Elle a embauché M. [C] [O] à compter du 1er juillet 2009 en qualité de vendeur automobile, suivant contrat à durée indéterminée.
La convention collective nationale applicable est celle des services de l'automobile.
Par courrier recommandé du 20 décembre 2016, M. [O] a adressé sa démission, à effet au 6 janvier 2017.
Par requête reçue au greffe le 20 avril 2018, il a saisi le conseil de prud'hommes de Lyon aux fins de voir condamner son employeur au paiement de rappels de provision sur rappel de commissions ainsi que de dommages et intérêts pour nullité de la clause de non concurrence.
Par jugement de départage du 24 février 2022, le conseil de prud'hommes a jugé nulle la clause de non-concurrence, débouté les parties de leurs demandes et condamné M. [O] aux dépens.
Par déclaration du 22 mars 2022, M. [O] a interjeté appel de cette décision en ce qu'elle a rejeté ses demandes.
Aux termes de ses dernières conclusions notifiées, déposées au greffe le 7 novembre 2022, il demande à la cour de réformer le jugement entrepris sauf en ce qu'il a débouté la société de sa demande formulée au titre de l'article 700 du code de procédure civile et, statuant à nouveau, de :
Condamner la société à communiquer l'ensemble des éléments faisant apparaître l'ensemble des opérations commerciales constructeurs, et notamment les feuilles de rentabilité de tous les véhicules qu'il a vendus entre le 20 avril 2014 et le 6 janvier 2017, et ce sous astreinte définitive de 100 euros par jour de retard à compter de la décision à intervenir ;
Dire nulle la clause de non-concurrence ;
Condamner la société à lui payer les sommes suivantes :
30 000 euros à titre de provisions sur rappel de commissions ;
5 000 euros à titre de dommages et intérêts pour nullité de la clause de non-concurrence ;
4 000 euros en application de l'article 700 du code de procédure civile ;
Condamner la société aux dépens.
Aux termes de ses dernières conclusions notifiées, déposées au greffe le 15 septembre 2022, la société demande à la cour de confirmer le jugement entrepris en ce qu'il a débouté M. [O] de ses demandes et en ce qu'il l'a condamné aux dépens, de le condamner à lui verser la somme de 1 500 euros au titre de l'article 700 du code de procédure civile et de le condamner aux dépens de l'instance.

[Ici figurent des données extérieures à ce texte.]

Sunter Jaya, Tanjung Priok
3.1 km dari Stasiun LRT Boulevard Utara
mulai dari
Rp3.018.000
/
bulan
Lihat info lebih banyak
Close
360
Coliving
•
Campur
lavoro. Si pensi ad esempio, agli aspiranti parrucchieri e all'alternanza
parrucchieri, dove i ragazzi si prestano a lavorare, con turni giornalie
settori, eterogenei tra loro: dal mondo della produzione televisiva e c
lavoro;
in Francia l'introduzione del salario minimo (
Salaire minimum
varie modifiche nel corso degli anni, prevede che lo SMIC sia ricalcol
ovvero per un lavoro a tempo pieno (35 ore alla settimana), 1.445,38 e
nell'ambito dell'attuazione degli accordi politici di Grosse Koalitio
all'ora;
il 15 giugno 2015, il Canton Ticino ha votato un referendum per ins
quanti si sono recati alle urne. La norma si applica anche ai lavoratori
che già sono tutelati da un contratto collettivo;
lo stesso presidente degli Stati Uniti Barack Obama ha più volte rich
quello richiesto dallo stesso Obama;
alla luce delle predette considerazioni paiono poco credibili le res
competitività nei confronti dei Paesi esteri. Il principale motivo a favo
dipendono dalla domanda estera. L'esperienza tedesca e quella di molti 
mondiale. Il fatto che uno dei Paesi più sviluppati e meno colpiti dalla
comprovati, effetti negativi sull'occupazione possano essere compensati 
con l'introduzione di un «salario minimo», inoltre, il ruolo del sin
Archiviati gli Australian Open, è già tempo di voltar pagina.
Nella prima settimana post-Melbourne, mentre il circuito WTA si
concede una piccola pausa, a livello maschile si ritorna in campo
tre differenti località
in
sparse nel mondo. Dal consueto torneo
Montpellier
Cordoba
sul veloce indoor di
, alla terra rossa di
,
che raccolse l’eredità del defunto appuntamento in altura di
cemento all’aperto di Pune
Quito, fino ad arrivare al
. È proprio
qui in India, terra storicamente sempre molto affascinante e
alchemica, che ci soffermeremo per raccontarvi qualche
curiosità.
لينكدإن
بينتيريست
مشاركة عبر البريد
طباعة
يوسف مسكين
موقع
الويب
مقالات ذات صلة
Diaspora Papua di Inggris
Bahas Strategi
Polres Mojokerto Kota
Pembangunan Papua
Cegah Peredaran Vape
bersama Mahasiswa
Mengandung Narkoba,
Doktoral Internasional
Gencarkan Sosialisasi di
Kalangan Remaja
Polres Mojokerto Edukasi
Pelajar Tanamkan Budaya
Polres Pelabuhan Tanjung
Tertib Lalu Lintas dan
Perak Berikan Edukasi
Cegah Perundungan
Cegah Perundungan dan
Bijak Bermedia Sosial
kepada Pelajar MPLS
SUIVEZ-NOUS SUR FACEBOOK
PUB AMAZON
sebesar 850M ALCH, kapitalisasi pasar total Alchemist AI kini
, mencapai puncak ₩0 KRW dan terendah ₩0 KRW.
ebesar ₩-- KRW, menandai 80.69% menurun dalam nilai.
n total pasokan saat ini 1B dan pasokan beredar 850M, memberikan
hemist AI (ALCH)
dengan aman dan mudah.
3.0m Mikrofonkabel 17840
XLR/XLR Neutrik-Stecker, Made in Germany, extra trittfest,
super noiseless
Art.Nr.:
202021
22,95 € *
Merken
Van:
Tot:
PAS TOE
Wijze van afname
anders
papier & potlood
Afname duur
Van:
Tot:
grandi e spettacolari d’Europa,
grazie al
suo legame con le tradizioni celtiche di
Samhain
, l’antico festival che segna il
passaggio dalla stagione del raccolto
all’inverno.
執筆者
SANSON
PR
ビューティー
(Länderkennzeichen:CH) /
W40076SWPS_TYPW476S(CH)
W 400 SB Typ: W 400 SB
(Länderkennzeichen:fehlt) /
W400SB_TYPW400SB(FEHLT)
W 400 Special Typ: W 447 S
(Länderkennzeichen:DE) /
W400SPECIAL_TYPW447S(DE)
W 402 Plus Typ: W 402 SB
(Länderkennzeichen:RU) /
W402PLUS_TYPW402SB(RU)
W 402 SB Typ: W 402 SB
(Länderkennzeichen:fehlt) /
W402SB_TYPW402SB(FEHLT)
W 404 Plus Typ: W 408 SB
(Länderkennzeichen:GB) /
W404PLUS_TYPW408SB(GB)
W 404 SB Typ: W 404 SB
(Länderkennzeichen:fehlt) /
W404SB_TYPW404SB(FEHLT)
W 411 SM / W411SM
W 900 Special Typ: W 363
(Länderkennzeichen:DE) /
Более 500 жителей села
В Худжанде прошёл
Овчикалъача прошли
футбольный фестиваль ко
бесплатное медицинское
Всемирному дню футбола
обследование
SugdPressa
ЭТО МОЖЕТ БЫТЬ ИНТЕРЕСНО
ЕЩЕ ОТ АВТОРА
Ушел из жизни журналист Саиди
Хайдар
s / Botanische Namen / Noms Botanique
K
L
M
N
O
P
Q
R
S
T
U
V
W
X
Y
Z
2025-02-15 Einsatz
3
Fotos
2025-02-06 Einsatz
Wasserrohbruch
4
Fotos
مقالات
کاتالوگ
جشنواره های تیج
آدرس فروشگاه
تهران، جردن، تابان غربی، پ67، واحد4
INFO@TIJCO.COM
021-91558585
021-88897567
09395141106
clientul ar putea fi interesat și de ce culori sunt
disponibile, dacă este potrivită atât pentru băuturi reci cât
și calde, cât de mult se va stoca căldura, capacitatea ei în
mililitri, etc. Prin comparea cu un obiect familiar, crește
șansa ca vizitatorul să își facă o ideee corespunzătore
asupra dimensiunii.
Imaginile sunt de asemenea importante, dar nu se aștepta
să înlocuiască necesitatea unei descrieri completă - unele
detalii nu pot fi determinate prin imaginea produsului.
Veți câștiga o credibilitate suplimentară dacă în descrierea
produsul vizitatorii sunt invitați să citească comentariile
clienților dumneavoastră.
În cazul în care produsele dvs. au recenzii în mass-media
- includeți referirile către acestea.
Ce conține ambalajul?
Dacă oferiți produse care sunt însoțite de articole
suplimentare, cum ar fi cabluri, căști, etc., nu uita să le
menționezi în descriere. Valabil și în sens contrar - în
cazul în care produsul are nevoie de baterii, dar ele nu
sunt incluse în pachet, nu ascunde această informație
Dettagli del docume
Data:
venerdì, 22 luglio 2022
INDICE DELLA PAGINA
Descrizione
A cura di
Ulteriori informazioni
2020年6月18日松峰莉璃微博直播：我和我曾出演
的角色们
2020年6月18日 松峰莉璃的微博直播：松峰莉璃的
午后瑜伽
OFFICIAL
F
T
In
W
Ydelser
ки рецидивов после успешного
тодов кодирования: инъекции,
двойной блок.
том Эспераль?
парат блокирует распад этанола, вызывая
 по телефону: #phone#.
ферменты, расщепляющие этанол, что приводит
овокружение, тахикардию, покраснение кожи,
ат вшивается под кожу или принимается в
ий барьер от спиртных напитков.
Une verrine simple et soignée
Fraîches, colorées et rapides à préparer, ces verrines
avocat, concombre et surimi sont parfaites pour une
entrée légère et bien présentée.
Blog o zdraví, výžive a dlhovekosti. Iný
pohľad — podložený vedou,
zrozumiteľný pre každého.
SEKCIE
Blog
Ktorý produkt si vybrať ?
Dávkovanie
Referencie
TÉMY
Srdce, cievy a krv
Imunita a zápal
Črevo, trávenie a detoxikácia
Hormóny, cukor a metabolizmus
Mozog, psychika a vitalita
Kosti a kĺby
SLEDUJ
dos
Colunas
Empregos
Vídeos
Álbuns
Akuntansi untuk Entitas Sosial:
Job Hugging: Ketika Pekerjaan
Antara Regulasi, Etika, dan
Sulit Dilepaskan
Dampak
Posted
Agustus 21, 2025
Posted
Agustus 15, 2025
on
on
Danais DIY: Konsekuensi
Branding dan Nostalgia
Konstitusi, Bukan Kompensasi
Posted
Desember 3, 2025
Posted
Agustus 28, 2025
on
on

La clôture de la mise en état a été ordonnée le 12 novembre 2024.
Conformément aux dispositions de l'article 455 du code de procédure civile, la cour se réfère, pour un plus ample exposé des moyens et prétentions des parties, à leurs conclusions écrites précitées.
MOTIFS DE LA DÉCISION
A titre liminaire, la cour rappelle qu'elle n'est pas tenue de statuer sur les demandes de « constatations » ou de « dire » qui ne sont pas, hors les cas prévus par la loi, des prétentions dans la mesure où elles ne sont pas susceptibles d'emporter des conséquences juridiques ou qu'elles constituent en réalité des moyens.
1-Sur la clause de non-concurrence
C'est par des motifs exacts et pertinents que la cour adopte que le juge départiteur a jugé nulle la clause de non-concurrence mais débouté M. [O] de sa demande de dommages et intérêts.